After purchasing the home, the Aslan Foundation removed the plywood boards that had covered the windows of the Eugenia Williams House for several decades and protected them with sheets of custom clear polycarbonate with air vents for environmental control. The polycarbonate allowed the introduction of natural light while safeguarding the windows that vandals and deterioration had damaged over time. The introduction of natural light dramatically enhanced the house’s interior spaces and revealed the architect John Fanz Staub’s carefully planned views of the outside world, including large vistas of the Tennessee River and the Great Smoky Mountains.
The Eugenia Williams House windows are crucial to the function of the home and are aesthetically character-defining. Of particular note are the exceptionally large size of most windows and the peculiarly shaped octagonal windows on the second floor. The windows create a dialogue with the landscape, as was common with Regency architecture.

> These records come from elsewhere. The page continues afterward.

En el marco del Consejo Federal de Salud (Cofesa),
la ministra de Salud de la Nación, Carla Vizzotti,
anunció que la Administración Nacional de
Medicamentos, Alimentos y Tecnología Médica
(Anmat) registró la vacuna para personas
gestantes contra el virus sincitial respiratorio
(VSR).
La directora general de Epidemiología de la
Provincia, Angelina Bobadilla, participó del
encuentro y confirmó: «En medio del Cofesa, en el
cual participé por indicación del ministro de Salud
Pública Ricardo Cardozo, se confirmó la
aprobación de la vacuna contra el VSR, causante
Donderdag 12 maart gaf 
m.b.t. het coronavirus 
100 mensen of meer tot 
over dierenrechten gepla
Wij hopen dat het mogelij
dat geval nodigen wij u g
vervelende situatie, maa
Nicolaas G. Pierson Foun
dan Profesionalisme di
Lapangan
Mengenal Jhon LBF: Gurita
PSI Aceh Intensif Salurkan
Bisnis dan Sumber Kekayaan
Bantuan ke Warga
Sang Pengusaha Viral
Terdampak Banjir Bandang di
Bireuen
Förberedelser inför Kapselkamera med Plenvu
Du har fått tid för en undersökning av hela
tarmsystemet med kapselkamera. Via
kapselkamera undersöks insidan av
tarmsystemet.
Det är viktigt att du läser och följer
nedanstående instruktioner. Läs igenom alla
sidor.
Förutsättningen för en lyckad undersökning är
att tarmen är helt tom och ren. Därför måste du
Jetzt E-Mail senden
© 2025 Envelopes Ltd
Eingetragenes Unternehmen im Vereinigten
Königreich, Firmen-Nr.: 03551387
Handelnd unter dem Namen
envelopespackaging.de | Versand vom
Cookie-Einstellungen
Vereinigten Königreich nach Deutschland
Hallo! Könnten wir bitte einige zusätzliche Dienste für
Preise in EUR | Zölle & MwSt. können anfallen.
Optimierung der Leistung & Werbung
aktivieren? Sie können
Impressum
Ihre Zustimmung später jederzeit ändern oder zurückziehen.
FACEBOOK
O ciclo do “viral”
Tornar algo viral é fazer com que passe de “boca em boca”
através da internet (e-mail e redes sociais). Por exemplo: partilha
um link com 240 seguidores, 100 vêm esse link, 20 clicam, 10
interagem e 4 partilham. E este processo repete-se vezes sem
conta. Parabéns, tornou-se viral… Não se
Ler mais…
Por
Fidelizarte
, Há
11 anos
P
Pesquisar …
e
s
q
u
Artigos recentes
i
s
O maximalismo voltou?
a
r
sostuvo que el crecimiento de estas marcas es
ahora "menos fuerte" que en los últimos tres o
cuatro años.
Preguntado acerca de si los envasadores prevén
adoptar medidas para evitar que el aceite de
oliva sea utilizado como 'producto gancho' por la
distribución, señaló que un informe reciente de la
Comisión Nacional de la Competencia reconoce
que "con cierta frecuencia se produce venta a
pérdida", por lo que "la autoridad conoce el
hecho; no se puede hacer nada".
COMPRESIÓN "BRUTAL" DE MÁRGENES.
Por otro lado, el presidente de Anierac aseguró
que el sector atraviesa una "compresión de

The Aslan Foundation, Hickory Construction, and Sanders Pace Architecture partnered with Double Hung Historic Window Restoration to carefully restore each window. Double Hung replaced broken and missing glass, repaired damaged elements using the same wood species, restored original hardware, reglazed the glass, and repainted wood elements using an exact color match from a conservation analysis report.
During the remainder of the home’s rehabilitation, the polycarbonate sheeting and air vents will remain on the house’s exterior to protect the windows. Although the construction team will only remove these protective measures once it is safe to do so, it’s already apparent that the newly restored windows mark a significant milestone in the rebirth of this beautiful building.